Defense lawyers for Mateen’s widow, Noor Salam, are calling for a mistrial because the prosecution failed to disclose that her husband’s father, Seddique Mateen, acted as an FBI informant from January 2005 and June 2016, according to the Orlando Sentinel.
Salam, 31, is accused of obstruction of justice, aiding and abetting her husband’s support for a foreign terrorist organization, and lying to federal agents. She could receive life in prison if convicted. Her husband opened fire inside the Pulse nightclub on June 12, 2016, killing 49 people and injuring 68 others in an ISIS-inspired attack.
The defense argued Salam was never given a polygraph exam “based on the FBI’s desire to implicate Noor Salman, rather than Seddique Mateen in order to avoid scrutiny of its own ineptitude with the latter.”

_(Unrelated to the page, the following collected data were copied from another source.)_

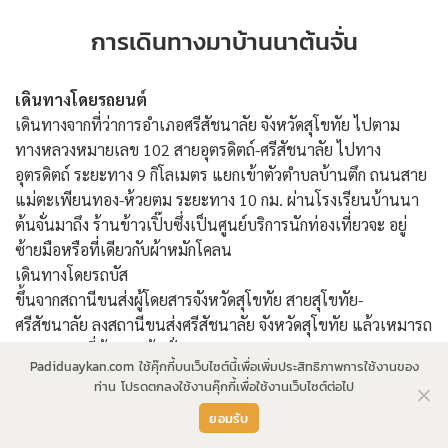
การเดินทางมาบ้านนาต้นจั่น
เดินทางโดยรถยนต์
เดินทางจากที่ว่าการอำเภอศรีสัชนาลัย จังหวัดสุโขทัย ไปตาม
ทางหลวงหมายเลข 102 สายอุตรดิตถ์-ศรีสัชนาลัย ไปทาง
อุตรดิตถ์ ระยะทาง 9 กิโลเมตร แยกเข้าตัวตำบลบ้านตึก ถนนสาย
แม่ตะเพียนทอง-ห้วยตม ระยะทาง 10 กม. ผ่านโรงเรียนบ้านนา
ต้นจั่นมาถึง ร้านข้าวเปิ๊บซึ่งเป็นศูนย์บริการนักท่องเที่ยวจะ อยู่
ซ้ายมือหรือที่เดียวกับผ้าหมักโคลน
เดินทางโดยรถบัส
ขึ้นจากสถานีขนส่งผู้โดยสารจังหวัดสุโขทัย สายสุโขทัย-
ศรีสัชนาลัย ลงสถานีขนส่งศรีสัชนาลัย จังหวัดสุโขทัย แล้วเหมารถ
สองแถวมาที่บ้านนาต้นจั่น
Padiduaykan.com ใช้คุ๊กกี้บนเว็บไซต์นี้เพื่อเพิ่มประสิทธิภาพการใช้งานของ
ท่าน โปรดตกลงใช้งานคุ๊กกี้เพื่อใช้งานเว็บไซต์ต่อไป
บ้านนาต้นจั่น
ยอมรับ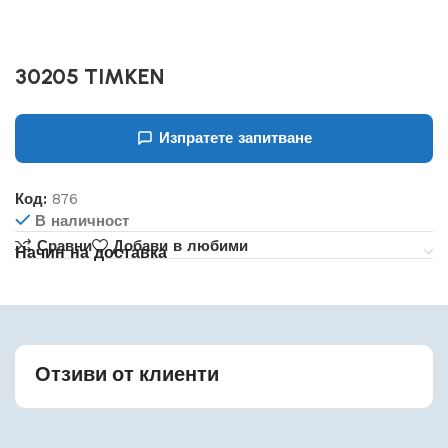
30205 TIMKEN
Изпратете запитване
Код:
876
В наличност
Сравни
Добави в любими
Начин на доставка
Отзиви от клиенти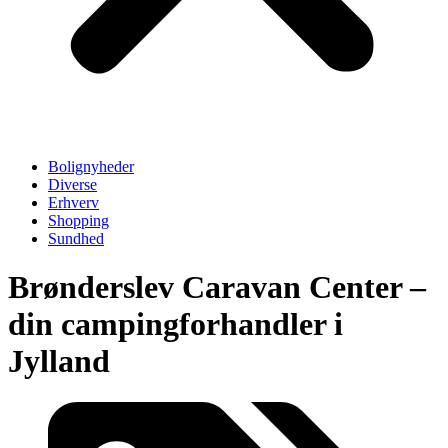
Bolignyheder
Diverse
Erhverv
Shopping
Sundhed
Brønderslev Caravan Center –
din campingforhandler i
Jylland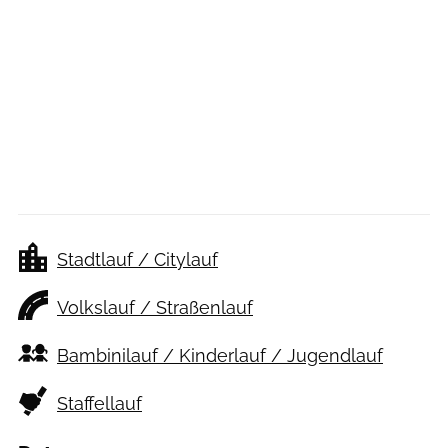
Stadtlauf / Citylauf
Volkslauf / Straßenlauf
Bambinilauf / Kinderlauf / Jugendlauf
Staffellauf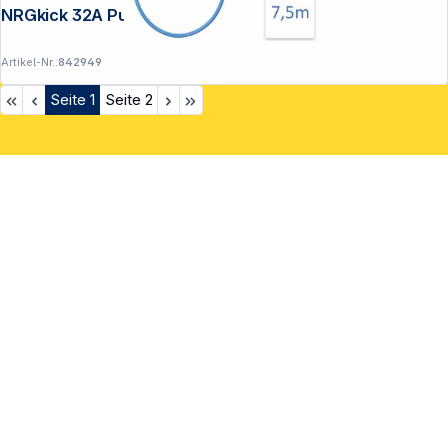
NRGkick 32A Pure 7,5m WLAN
Artikel-Nr.:
842949
Seite
1
Seite
2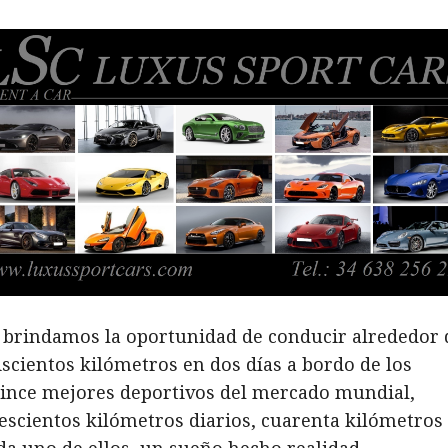
 brindamos la oportunidad de conducir alrededor 
iscientos kilómetros en dos días a bordo de los
ince mejores deportivos del mercado mundial,
escientos kilómetros diarios, cuarenta kilómetros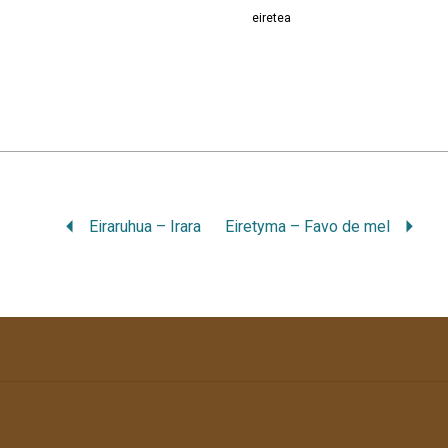
eiretea
Eiraruhua – Irara
Eiretyma – Favo de mel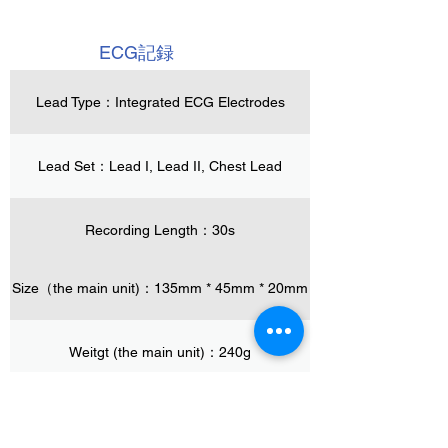
ECG記録
Lead Type：Integrated ECG Electrodes
Lead Set：Lead I, Lead II, Chest Lead
Recording Length：30s
Size（the main unit)：135mm * 45mm * 20mm
Heart Rate Range：30-250/min
Heart Rate Accuracy：±2/min OR ±2%
Weitgt (the main unit)：240g
whichever is greater
Cuff size：22-42cm
物理的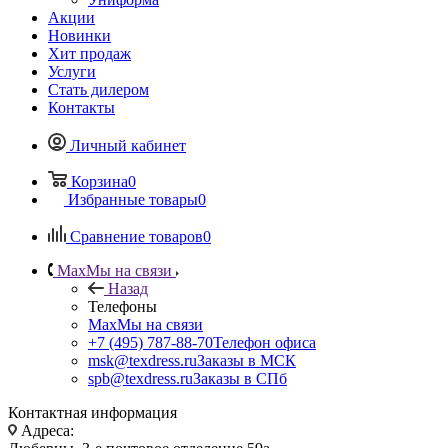
Акции
Новинки
Хит продаж
Услуги
Стать дилером
Контакты
Личный кабинет
Корзина
0
Избранные товары
0
Сравнение товаров
0
Max
Мы на связи
Назад
Телефоны
Max
Мы на связи
+7 (495) 787-88-70
Телефон офиса
msk@texdress.ru
Заказы в МСК
spb@texdress.ru
Заказы в СПб
Контактная информация
Адреса:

“Mateen’s father played a significant role in the FBI’s decision not to seek an indictment from the Justice Department for false statements to the FBI or obstruction of justice against Omar Mateen during its 2013 investigation into his alleged threats,” the motion stated.

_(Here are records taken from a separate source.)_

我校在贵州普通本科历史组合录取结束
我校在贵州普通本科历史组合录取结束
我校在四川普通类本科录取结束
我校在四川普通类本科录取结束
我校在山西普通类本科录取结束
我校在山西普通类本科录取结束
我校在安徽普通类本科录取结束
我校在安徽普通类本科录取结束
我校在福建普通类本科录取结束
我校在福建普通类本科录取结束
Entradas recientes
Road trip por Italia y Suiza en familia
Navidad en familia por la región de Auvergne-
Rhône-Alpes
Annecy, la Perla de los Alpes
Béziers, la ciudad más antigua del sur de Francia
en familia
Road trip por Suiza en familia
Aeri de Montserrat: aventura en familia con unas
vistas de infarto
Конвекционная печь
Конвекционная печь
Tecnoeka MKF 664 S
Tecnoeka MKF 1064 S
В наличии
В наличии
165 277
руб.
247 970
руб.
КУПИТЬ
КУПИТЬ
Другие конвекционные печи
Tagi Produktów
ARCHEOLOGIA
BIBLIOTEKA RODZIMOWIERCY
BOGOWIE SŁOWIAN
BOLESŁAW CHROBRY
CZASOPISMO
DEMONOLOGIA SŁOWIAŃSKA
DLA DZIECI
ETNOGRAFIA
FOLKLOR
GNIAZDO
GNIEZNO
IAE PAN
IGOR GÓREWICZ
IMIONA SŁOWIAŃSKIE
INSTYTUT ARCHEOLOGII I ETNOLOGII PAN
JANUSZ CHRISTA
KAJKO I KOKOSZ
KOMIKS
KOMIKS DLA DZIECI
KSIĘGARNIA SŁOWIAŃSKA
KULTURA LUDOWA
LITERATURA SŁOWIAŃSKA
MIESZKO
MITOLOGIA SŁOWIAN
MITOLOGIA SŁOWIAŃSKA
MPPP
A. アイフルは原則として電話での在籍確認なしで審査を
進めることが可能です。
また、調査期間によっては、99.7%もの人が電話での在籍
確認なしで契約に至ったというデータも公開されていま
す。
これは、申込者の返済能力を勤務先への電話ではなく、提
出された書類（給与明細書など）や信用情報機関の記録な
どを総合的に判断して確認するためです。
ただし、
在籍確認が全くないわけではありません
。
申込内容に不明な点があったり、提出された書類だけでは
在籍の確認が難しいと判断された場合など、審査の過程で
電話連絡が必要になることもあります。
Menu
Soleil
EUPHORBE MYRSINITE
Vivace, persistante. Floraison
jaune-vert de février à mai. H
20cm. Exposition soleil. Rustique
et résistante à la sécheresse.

Salam’s defense attorneys, who may call Saddique to testify, were only informed of his work for the FBI via email Saturday. They argued the prosecution violated evidence disclosure laws by failing to inform them sooner.

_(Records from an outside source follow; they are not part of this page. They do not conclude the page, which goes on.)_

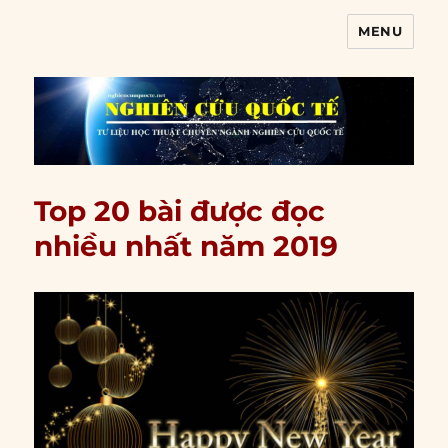
MENU
Nghiên cứu quốc tế
Top 20 bài được đọc
nhiều nhất năm 2019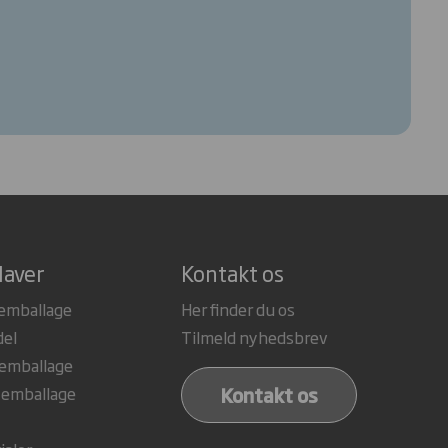
laver
Kontakt os
emballage
Her finder du os
del
Tilmeld nyhedsbrev
 emballage
Kontakt os
 emballage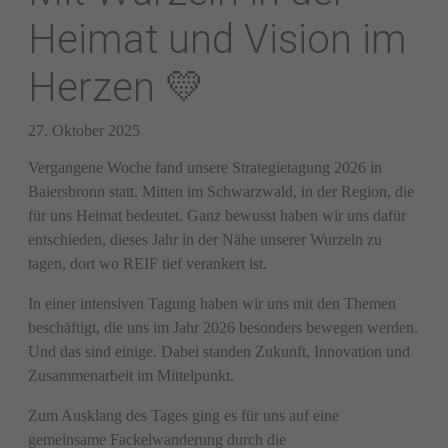
Heimat und Vision im
Herzen 💛
27. Oktober 2025
Vergangene Woche fand unsere Strategietagung 2026 in
Baiersbronn statt. Mitten im Schwarzwald, in der Region, die
für uns Heimat bedeutet. Ganz bewusst haben wir uns dafür
entschieden, dieses Jahr in der Nähe unserer Wurzeln zu
tagen, dort wo REIF tief verankert ist.
In einer intensiven Tagung haben wir uns mit den Themen
beschäftigt, die uns im Jahr 2026 besonders bewegen werden.
Und das sind einige. Dabei standen Zukunft, Innovation und
Zusammenarbeit im Mittelpunkt.
Zum Ausklang des Tages ging es für uns auf eine
gemeinsame Fackelwanderung durch die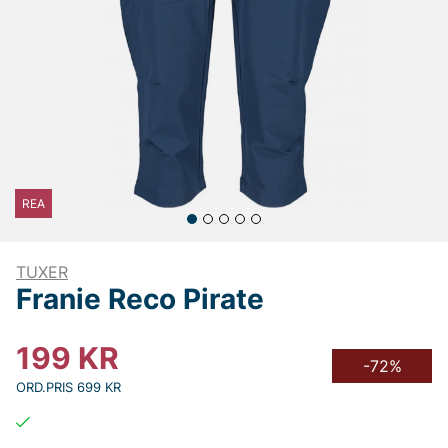
REA
TUXER
Franie Reco Pirate
199
KR
-72%
ORD.PRIS 699 KR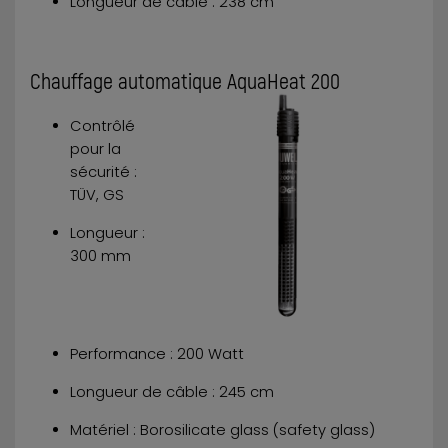
Longueur de câble : 238 cm
Chauffage automatique AquaHeat 200
Contrôlé
pour la
sécurité :
TÜV, GS
Longueur :
300 mm
Performance : 200 Watt
Longueur de câble : 245 cm
Matériel : Borosilicate glass (safety glass)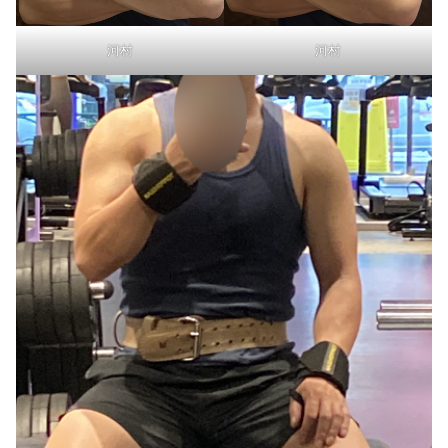
河村
河村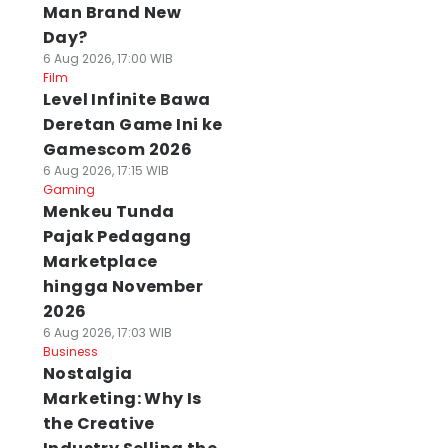
Man Brand New
Day?
6 Aug 2026, 17:00 WIB
Film
Level Infinite Bawa
Deretan Game Ini ke
Gamescom 2026
6 Aug 2026, 17:15 WIB
Gaming
Menkeu Tunda
Pajak Pedagang
Marketplace
hingga November
2026
6 Aug 2026, 17:03 WIB
Business
Nostalgia
Marketing: Why Is
the Creative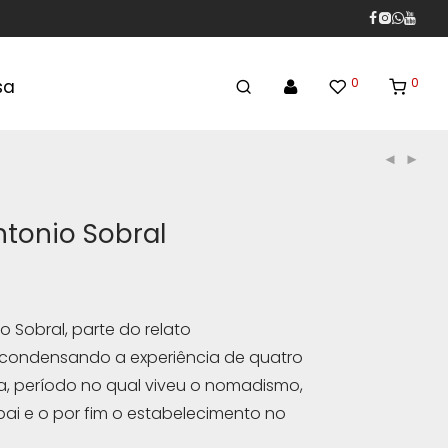
0
0
sa
Antonio Sobral
io Sobral, parte do relato
 condensando a experiência de quatro
a, período no qual viveu o nomadismo,
pai e o por fim o estabelecimento no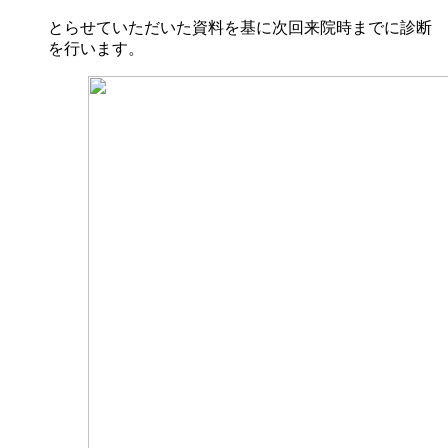
とらせていただいた資料を基に次回来院時までに診断
を行います。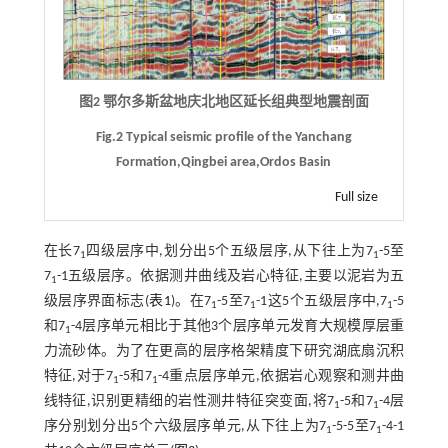
图2 鄂尔多斯盆地庆北地区延长组典型地震剖面
Fig.2 Typical seismic profile of the Yanchang
Formation,Qingbei area,Ordos Basin
Full size
在长7
四级层序中,划分出5个五级层序,从下往上为7
-5至
1
1
7
-1五级层序。依据测井曲线及岩心特征,主要以泥岩为五
1
级层序界面标志(
表1
)。在7
-5至7
-1这5个五级层序中,7
-5
1
1
1
和7
-4层序单元相比于其他3个层序单元发育大规模厚层重
1
力流砂体。为了在更高的层序格架精度下研究湖底扇沉积
特征,对于7
-5和7
-4重点层序单元,依据岩心观察和测井曲
1
1
线特征,识别更精细的岩性测井特征突变面,将7
-5和7
-4层
1
1
序分别划分出5个六级层序单元,从下往上为7
-5-5至7
-4-1
1
1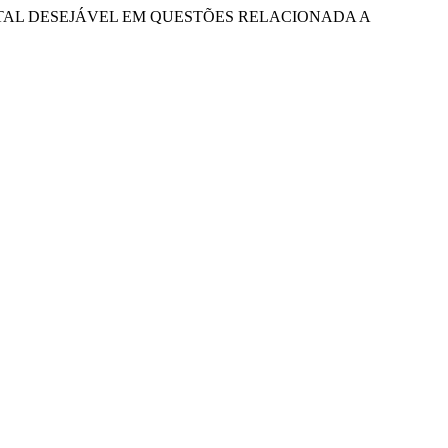
ESTATAL DESEJÁVEL EM QUESTÕES RELACIONADA A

The email to Salam’s defense attorneys also revealed that Saddique is being investigated for transferring money to Pakistan and Turkey in the immediate aftermath of the shooting.
An anonymous tipster told authorities Saddique “was seeking to raise $50,000-$100,000 via a donation drive to contribute toward an attack against the government of Pakistan,” the government said in the email.
Saddique was spotted at a rally for then-presidential candidate Hillary Clinton weeks after the attack. The Clinton campaign said they were unaware he was in attendance.
The prosecution rested its case Thursday and the presiding judge told jurors they should hear closing arguments by Wednesday.